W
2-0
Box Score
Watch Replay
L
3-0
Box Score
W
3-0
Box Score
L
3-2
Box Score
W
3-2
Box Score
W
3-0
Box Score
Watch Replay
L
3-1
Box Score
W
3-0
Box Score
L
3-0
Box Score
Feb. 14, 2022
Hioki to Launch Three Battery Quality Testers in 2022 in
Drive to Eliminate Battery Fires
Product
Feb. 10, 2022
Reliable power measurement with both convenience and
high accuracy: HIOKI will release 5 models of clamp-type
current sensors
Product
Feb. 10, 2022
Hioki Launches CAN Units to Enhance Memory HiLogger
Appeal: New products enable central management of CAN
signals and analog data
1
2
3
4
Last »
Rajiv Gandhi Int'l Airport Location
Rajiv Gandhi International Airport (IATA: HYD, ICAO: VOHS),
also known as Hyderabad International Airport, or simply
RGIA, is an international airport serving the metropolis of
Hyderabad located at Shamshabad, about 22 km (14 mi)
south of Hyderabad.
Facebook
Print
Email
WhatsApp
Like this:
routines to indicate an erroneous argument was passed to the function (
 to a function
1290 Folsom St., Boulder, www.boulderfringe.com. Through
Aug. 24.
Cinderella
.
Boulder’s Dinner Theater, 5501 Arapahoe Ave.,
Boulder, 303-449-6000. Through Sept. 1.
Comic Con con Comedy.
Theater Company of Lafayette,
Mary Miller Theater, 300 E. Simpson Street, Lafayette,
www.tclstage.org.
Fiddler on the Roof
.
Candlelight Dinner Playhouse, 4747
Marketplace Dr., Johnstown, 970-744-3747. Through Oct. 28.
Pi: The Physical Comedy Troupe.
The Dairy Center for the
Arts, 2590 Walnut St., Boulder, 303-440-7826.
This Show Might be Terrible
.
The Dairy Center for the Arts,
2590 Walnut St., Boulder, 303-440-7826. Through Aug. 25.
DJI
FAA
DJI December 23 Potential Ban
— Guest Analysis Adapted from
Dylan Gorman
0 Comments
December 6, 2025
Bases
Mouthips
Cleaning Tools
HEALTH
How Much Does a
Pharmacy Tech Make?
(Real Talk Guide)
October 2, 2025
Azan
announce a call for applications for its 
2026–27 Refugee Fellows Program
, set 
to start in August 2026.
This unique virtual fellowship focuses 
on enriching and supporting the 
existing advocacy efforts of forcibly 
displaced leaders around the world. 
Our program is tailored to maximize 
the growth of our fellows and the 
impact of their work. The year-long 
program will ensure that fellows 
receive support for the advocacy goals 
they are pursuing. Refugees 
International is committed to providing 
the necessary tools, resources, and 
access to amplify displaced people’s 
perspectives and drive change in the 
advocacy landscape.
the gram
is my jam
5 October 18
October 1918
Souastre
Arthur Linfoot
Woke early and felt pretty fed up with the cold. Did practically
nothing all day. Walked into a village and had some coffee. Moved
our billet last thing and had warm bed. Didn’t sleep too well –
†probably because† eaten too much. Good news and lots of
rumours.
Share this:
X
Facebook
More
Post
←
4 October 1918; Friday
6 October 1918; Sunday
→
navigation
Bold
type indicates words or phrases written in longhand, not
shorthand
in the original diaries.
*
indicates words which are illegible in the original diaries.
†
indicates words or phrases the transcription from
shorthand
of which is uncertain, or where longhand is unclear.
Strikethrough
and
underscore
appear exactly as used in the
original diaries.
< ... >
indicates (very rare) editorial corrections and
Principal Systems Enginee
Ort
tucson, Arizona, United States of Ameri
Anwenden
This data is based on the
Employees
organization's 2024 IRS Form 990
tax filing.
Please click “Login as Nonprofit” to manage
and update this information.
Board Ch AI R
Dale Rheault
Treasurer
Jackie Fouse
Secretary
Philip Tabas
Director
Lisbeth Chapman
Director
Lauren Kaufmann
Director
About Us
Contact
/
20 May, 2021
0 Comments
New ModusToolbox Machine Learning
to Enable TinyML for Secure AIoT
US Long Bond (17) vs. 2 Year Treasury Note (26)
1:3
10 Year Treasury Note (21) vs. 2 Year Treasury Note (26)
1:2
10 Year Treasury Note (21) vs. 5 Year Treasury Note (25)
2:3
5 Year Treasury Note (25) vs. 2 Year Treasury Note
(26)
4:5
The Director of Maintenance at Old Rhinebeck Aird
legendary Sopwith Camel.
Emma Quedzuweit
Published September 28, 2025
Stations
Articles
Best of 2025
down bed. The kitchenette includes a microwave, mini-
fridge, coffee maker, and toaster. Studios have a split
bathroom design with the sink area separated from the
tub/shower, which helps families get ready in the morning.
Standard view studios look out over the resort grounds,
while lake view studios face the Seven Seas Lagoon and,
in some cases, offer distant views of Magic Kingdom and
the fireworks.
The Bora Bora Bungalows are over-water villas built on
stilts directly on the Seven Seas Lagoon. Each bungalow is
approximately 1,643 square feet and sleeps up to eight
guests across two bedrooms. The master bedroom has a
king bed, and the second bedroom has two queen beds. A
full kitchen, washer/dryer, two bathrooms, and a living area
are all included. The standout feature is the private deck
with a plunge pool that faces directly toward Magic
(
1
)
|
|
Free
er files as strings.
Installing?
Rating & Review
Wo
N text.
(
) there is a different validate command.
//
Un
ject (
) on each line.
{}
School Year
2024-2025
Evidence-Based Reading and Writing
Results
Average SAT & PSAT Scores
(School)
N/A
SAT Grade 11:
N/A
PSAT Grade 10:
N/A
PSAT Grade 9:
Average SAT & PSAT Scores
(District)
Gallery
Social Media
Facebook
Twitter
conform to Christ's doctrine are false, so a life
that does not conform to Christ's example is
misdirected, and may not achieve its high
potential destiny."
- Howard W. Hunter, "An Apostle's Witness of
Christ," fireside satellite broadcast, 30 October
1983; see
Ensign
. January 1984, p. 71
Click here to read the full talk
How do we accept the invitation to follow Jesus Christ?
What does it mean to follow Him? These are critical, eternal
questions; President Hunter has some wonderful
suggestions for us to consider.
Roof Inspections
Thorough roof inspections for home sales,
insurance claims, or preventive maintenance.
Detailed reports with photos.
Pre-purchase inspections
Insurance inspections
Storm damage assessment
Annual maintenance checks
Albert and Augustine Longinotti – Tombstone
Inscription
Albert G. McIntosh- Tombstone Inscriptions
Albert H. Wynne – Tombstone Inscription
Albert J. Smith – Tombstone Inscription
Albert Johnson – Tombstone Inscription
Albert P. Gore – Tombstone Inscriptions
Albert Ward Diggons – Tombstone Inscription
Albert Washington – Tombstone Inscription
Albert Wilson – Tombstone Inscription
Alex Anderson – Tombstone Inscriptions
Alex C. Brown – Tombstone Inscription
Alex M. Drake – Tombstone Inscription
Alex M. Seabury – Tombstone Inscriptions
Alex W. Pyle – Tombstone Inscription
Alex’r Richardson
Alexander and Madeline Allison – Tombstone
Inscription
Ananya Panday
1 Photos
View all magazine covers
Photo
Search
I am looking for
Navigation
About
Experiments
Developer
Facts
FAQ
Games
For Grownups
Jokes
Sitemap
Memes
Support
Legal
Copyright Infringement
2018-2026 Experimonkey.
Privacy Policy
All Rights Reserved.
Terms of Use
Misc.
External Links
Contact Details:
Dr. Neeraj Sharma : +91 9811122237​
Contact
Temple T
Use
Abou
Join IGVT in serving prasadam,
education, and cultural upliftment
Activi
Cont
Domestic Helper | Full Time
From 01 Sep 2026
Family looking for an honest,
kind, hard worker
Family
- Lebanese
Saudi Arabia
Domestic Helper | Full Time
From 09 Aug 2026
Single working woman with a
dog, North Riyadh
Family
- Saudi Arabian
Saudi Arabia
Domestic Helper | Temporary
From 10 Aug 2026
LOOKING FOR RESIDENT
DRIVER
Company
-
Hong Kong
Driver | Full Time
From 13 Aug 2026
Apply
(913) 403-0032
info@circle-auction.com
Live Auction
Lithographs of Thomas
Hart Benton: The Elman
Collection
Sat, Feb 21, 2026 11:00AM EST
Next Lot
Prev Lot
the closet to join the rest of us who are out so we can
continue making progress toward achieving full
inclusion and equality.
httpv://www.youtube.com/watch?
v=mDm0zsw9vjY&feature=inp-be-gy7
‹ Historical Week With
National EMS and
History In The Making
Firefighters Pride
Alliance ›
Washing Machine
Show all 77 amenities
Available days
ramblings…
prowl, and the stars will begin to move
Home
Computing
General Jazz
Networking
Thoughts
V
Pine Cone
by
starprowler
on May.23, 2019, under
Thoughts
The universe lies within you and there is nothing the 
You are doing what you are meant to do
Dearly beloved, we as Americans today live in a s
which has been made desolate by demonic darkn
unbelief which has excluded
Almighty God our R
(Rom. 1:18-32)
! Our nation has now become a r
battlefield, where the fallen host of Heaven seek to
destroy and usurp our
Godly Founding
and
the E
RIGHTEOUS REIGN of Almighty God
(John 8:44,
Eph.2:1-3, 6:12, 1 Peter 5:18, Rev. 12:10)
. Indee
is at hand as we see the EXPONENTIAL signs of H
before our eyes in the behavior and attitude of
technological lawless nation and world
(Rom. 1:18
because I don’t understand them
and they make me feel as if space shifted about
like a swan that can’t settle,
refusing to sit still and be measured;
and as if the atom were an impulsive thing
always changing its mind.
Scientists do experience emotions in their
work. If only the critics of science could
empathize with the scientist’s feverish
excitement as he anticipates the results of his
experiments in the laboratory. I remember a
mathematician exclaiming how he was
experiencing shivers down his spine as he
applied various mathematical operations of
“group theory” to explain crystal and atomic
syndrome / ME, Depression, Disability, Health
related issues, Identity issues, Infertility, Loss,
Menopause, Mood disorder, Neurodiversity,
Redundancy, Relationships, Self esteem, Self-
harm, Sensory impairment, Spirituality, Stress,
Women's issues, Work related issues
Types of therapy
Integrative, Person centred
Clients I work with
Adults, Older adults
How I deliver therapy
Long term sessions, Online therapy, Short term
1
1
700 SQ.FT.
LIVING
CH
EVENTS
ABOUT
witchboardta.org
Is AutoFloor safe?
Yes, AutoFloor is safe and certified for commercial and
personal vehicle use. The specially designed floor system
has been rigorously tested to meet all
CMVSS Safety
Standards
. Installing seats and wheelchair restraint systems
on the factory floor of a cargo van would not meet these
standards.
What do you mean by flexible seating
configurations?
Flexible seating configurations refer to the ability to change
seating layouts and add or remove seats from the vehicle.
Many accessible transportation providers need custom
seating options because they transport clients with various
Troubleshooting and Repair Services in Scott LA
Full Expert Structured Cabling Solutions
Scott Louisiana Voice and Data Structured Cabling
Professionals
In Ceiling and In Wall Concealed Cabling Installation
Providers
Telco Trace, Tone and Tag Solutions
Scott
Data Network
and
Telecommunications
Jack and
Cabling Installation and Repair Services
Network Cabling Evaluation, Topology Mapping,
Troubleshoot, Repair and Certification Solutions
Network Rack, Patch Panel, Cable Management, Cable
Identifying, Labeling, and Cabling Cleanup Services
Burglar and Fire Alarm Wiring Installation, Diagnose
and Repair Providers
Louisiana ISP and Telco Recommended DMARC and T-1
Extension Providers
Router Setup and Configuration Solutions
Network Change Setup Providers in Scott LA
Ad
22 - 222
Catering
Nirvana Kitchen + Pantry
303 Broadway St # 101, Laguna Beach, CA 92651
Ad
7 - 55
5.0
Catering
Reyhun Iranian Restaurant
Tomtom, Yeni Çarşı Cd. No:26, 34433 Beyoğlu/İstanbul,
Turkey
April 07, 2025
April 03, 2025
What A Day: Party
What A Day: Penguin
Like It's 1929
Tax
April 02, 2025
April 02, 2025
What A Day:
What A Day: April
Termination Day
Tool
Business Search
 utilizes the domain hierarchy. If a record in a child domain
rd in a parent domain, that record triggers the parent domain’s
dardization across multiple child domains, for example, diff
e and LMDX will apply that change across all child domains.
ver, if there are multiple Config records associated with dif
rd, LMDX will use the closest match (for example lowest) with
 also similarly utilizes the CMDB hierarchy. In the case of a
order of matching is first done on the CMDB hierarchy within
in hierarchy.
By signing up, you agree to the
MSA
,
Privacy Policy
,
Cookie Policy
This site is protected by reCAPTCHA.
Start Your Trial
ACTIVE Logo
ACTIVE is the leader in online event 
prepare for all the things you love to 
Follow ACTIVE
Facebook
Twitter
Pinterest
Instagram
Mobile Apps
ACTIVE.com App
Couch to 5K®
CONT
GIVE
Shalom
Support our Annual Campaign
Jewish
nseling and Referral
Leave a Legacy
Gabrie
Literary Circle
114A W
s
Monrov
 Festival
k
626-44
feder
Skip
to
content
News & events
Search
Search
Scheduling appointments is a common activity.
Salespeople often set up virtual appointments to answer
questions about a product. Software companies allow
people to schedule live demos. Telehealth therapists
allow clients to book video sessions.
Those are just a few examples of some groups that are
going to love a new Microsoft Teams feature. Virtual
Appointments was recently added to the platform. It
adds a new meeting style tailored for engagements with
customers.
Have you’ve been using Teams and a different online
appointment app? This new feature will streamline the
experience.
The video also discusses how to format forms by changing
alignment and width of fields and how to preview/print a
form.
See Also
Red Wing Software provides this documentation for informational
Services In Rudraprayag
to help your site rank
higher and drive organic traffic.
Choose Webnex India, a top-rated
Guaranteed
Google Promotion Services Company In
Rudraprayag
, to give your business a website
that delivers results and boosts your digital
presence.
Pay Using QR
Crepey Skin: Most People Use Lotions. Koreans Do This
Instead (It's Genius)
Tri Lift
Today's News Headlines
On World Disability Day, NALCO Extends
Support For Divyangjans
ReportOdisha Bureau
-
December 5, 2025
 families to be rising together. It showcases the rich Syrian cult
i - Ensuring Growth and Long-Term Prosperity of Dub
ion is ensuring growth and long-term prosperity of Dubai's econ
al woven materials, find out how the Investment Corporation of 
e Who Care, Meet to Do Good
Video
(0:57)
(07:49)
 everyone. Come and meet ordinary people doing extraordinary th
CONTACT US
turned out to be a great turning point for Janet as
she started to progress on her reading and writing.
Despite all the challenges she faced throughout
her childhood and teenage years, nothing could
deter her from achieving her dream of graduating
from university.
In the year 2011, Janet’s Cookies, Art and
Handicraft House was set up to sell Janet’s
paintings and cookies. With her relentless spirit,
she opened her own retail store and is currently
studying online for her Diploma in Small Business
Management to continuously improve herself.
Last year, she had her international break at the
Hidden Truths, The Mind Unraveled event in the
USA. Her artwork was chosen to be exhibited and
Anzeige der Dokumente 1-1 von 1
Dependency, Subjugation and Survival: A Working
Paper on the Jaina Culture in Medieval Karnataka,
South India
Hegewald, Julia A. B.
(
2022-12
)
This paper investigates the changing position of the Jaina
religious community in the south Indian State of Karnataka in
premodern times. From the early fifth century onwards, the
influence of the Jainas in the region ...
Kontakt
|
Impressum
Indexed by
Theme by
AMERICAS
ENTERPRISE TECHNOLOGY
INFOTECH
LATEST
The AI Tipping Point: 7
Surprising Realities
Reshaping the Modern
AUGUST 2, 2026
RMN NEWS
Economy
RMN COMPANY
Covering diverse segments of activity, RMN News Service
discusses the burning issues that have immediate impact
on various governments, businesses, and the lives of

┄┄┄┄┄┄┄┄┄┄┄┄┄┄┄┄┄┄┄┄

__To do__:
Copy out only the lines above from the one with "Louisiana ISP and" to the one with "What A Day: Party", inclusive, exactly as they stand.

__Answer space__:
Louisiana ISP and Telco Recommended DMARC and T-1
Extension Providers
Router Setup and Configuration Solutions
Network Change Setup Providers in Scott LA
Ad
22 - 222
Catering
Nirvana Kitchen + Pantry
303 Broadway St # 101, Laguna Beach, CA 92651
Ad
7 - 55
5.0
Catering
Reyhun Iranian Restaurant
Tomtom, Yeni Çarşı Cd. No:26, 34433 Beyoğlu/İstanbul,
Turkey
April 07, 2025
April 03, 2025
What A Day: Party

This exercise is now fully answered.